Gellert may have had a point. A stranger, he wasn’t, but the more time he spent with this Gellert, who found him interesting - curious, perhaps - the more he found himself able to believe that in Godric’s Hollow, Gellert had felt something real for him. It was something that, even amid the rest, Albus was certain he could discern. Something beyond desire, beyond the desire for possession. He hardly knew if it made things better or worse, or if it was supposed to make any difference at all. All he truly knew was that he felt like he was sinking.
And some small part of him, a slight, wispy, inky voice in the back of his head, told him that maybe it would be best if it never happened at all. If he could just find a way to deflect Gellert’s interest. If he could stop them from ever becoming what they were, if he could keep Gellert out of his home, far from his brother. But such thoughts had a way of bleeding into something worse: considerations that maybe, if Gellert could be returned to his own time, there was one more life to be saved. He knew his own mind, and he knew Gellert’s ability to explain-- surely his seventeen year old mind would be able to understand, if Gellert dawned on his life a little sooner than intended. If a brilliant German boy found him in Hogsmeade, and told him how to save his mother’s life-- Gellert could find a way to make him understand. He could stop all of it, before any of it ever happened.
And then what wouldn’t he do for Gellert? Where could Gellert possibly lead that he wouldn’t follow? The idea ought to terrify him.
His eyes lingered, stuck on Gellert’s hand at his arm. “It’s easy for me, to confuse you with him,” he said softly. “And that’s hardly fair, to either of us. The fault is my own.” He stepped away from Gellert, reaching over to pick up the last of the letters. “I’m afraid I’ve no idea what to do in such situations.” His unfamiliarity, of course, was intended more to reference coming into contact with former lovers, let alone estranged lovers. His inexperience with finding himself a magic-less captive on an island of temporal distortion, he supposed was excusable.
Gellert nodded, forcing himself not to rise when Albus moved away and go after him. It was more difficult than it ought to have been. Instead he drew his knees up to his chest and locked his fingers together against his shins, tilting his head to watch Albus’s hands as they gathered up the letters scattered across the bed.
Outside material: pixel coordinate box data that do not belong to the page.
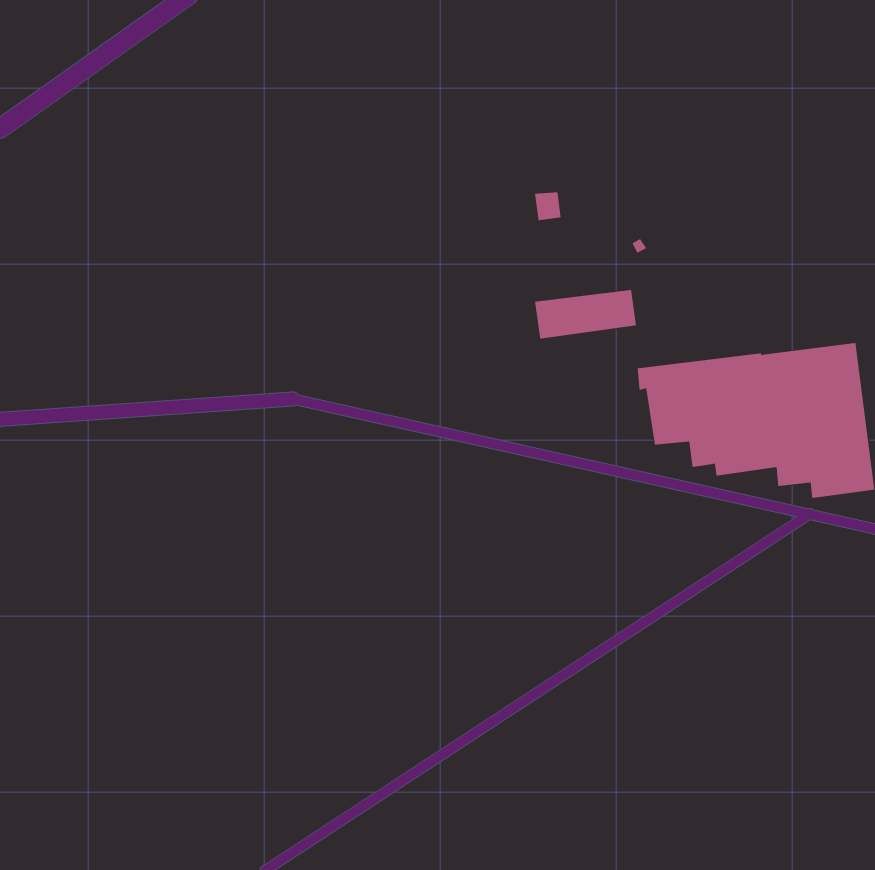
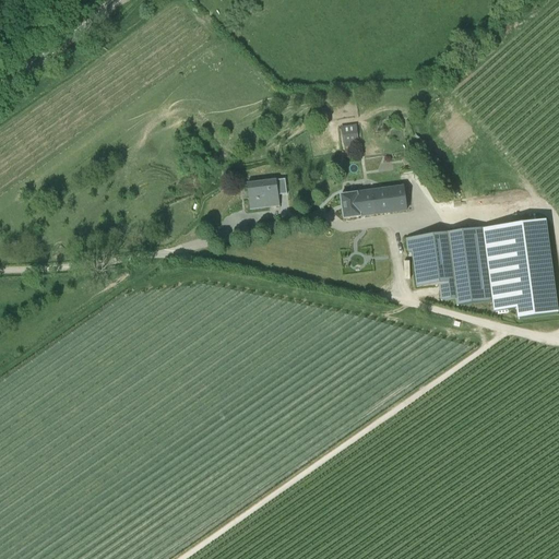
building: none -> [247,178,281,207]

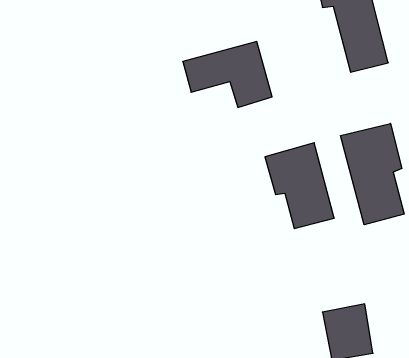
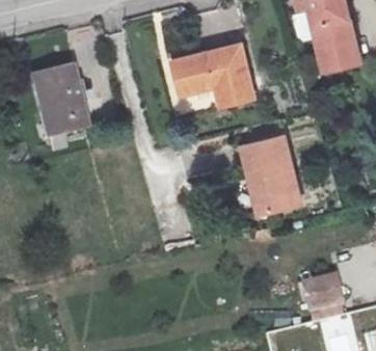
building: none -> [32,74,82,142]
building: [341,123,404,225] -> none

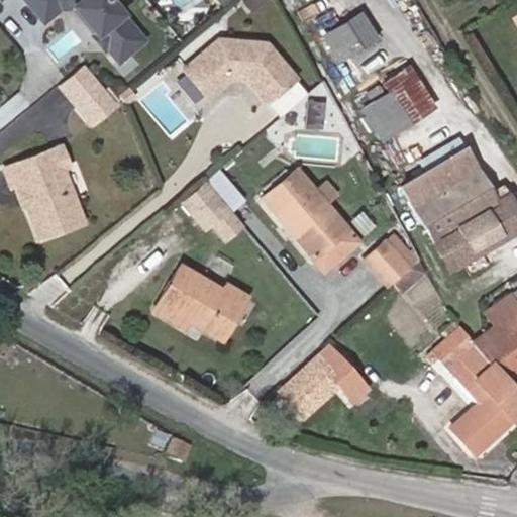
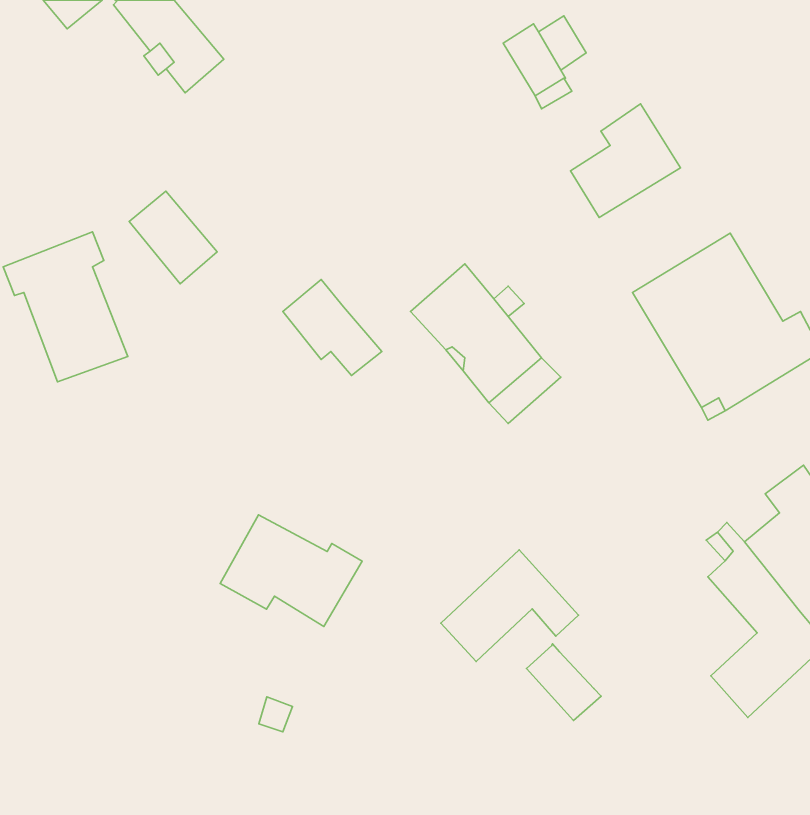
building: [188,37,299,99] -> none
building: [62,64,117,122] -> [129,191,217,284]
building: [367,235,416,286] -> none
building: [154,269,244,339] -> [220,515,362,627]
building: none -> [526,644,601,720]

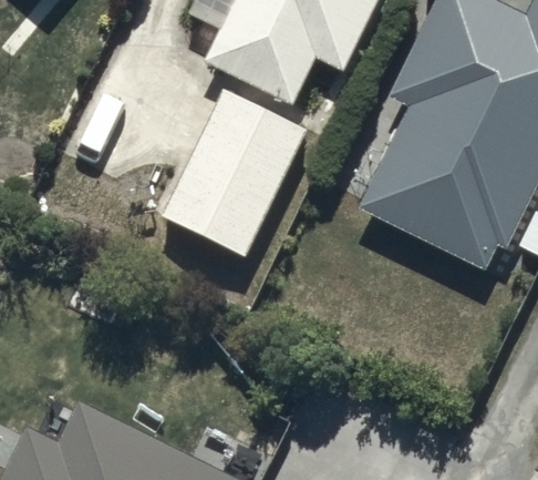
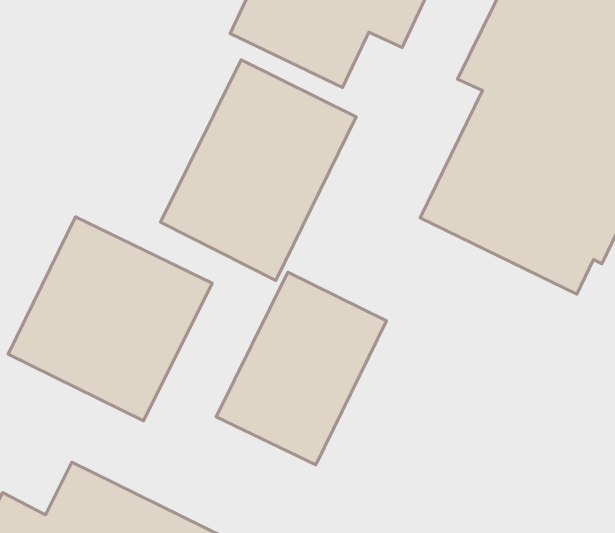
building: none -> [8,217,212,421]
building: none -> [216,272,387,465]

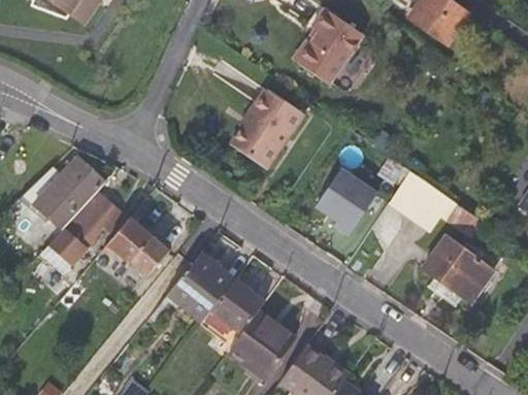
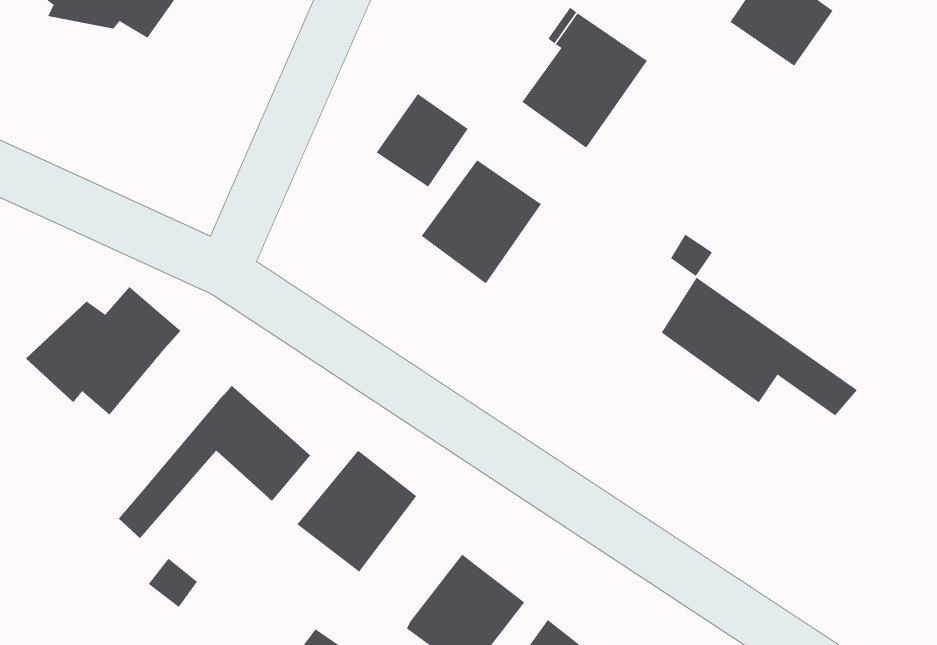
building: none -> [376,93,468,187]
building: [310,167,373,235] -> none
building: [50,194,127,275] -> none
building: [419,232,493,300] -> none
building: [199,277,264,347] -> none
“I do seem to have come to...to appreciate your company a great deal,” Gellert said. That was certainly one way of putting it. He was sure he’d given Albus an entirely different idea of his feelings during their acquaintance, or at least of their depth, but perhaps Albus’s perception had not been entirely inaccurate. Gellert found himself wondering for a few seconds at what it might have been like, had he taken this man back to the Continent with him and they had risen to power side by side. (Well, certain obstacles would have to be accounted for, of course, such as Albus’s English nationality, but with the expedition of citizenship and--.) It seemed more plausible than he might initially have thought, upon first meeting Albus. He supposed that spoke in Albus’s favour, that he could imagine it at all.
And it did not seem, from his own letters, that he’d had any intention of letting Albus be subordinate to him in any way. He’d thought of him as an equal, not just in intelligence and power but in ambition and principle as well. “Tell me,” he said, “did you ever read that Goethe criticism that I recommended to you?” It had been in one of the final letters, in which Gellert insisted that Albus read some analysis of Faust that Gellert had recently finished and apparently found infinitely intriguing.